Out of the Easy

Out of the Easy Analysis

Part of the problem in understanding this plot is that the daughter herself has been so shell-shocked by her embarrassment and shame about her mother, that she has a hard time differentiating what it is exactly that she doesn't like about her mom. It would be easy to say that she hates her mother for being a prostitute, but actually, when Josie suspects her mother is guilty of a murder, the implication is that it isn't just how her mother makes her money that bothers Josie, it's her sociopathic tendencies.

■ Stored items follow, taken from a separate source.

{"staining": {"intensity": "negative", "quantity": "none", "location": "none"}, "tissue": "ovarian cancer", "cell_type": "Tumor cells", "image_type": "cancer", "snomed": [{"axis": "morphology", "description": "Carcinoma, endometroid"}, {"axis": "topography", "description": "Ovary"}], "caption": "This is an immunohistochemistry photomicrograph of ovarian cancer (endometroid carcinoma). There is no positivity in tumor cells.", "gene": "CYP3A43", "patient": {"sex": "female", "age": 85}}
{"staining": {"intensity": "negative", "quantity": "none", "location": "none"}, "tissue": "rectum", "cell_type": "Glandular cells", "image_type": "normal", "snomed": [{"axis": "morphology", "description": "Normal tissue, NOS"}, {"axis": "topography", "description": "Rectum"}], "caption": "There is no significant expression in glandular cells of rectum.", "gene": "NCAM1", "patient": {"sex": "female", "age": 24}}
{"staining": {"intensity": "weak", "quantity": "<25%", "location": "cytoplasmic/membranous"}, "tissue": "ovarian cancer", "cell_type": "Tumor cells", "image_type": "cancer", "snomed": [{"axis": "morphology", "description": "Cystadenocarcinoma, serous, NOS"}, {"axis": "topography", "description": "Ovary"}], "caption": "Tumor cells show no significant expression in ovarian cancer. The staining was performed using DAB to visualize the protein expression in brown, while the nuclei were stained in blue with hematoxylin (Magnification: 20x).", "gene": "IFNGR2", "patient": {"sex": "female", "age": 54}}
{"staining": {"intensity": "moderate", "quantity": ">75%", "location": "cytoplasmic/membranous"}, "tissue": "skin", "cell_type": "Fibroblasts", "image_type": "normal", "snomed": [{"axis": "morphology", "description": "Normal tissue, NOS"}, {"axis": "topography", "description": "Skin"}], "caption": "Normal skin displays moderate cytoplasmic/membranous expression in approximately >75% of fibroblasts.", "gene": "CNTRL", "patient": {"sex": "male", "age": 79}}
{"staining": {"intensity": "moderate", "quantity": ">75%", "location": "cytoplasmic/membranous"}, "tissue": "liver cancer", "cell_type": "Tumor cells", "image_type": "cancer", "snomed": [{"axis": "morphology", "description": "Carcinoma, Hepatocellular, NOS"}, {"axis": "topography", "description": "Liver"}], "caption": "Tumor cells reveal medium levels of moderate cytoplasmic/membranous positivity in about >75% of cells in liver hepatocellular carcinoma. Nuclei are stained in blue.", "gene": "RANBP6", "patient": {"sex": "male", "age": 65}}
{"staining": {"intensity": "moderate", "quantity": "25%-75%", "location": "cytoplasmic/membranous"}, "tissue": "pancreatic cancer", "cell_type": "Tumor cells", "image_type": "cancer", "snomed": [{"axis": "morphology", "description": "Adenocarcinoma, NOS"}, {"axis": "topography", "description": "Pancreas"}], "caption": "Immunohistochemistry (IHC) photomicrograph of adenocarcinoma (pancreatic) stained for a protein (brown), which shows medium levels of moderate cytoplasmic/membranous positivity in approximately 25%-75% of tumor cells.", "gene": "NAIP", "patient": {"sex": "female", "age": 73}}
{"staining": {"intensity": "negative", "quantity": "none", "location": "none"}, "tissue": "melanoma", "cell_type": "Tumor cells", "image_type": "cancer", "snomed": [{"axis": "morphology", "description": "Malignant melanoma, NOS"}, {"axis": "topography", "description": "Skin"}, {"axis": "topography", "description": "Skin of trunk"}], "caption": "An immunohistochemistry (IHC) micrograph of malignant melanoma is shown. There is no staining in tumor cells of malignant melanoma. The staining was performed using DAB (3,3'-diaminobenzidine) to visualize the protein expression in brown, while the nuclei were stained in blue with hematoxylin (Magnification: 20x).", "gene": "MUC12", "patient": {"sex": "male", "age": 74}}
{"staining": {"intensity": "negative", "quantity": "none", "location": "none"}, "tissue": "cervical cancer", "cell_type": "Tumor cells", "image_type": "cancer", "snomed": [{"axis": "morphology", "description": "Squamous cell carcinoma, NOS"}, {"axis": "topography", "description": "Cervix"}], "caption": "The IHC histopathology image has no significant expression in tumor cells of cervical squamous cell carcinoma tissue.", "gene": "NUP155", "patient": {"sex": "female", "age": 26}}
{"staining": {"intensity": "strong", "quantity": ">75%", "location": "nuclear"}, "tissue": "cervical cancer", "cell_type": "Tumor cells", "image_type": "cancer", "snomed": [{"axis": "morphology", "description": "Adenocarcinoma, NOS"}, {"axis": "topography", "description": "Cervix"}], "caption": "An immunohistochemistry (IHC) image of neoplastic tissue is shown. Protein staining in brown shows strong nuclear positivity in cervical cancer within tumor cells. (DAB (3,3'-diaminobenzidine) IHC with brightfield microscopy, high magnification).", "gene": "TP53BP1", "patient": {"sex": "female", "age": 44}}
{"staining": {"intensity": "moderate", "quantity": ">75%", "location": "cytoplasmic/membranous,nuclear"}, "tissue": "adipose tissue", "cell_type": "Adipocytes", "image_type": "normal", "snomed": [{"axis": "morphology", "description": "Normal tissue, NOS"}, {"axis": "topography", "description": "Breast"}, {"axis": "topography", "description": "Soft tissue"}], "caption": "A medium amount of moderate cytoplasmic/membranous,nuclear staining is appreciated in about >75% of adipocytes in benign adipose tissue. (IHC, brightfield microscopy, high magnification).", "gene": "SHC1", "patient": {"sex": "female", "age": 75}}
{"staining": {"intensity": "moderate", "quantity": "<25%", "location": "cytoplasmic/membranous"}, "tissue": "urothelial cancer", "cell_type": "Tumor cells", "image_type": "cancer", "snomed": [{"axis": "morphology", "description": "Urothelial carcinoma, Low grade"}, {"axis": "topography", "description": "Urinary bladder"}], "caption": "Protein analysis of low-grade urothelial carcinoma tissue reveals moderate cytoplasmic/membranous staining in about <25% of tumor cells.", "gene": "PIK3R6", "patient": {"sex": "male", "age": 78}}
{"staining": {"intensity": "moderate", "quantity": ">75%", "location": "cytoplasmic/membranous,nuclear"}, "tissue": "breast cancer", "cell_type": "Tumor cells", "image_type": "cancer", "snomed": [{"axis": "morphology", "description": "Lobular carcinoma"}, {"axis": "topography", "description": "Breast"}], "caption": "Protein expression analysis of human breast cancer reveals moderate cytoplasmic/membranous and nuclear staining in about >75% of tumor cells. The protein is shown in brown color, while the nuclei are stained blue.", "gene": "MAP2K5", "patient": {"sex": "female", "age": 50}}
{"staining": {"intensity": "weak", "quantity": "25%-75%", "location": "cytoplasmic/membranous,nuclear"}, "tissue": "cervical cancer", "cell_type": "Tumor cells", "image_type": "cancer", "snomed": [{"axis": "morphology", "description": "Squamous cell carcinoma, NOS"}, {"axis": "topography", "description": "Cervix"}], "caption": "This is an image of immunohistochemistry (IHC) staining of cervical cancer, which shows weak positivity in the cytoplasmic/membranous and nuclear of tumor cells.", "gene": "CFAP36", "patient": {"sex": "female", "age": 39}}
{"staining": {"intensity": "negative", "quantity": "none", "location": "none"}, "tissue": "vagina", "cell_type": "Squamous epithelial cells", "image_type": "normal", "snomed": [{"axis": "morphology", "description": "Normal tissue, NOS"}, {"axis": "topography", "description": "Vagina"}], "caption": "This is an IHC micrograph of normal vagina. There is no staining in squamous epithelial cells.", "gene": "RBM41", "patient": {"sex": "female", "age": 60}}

In the end, the novelist shows that Josie overcomes the temptation to become a prostitute like her mother, but it isn't clear from this that prostitution is evil or that Josie has mastered her fate. Of course to make money some other way is obviously preferable, especially given the trauma that prostitution has caused in Josie's life, but ultimately, her goal is to establish her own identity, and that process is not completed in the novel. However, in the climactic moment when Josie walks away from easy money, "Out of the Easy," so to speak, she does symbolically begin the journey of differentiating herself from her mother.

Another problem understanding the plot comes from the fact that (just like in real life) prostitution means different things to different people. For Josie, it represents the parts of life she disdains, like judgmental people, money-hungry people, abusive people, and most of all, the shame she feels being the daughter of a woman she does not respect. Whether it is judgmental for Josie to think less of her mother for sex work or not, it is clear that she has been seriously hurt by her mother's lack of integrity in many ways, not just the compromise that prostitution represents.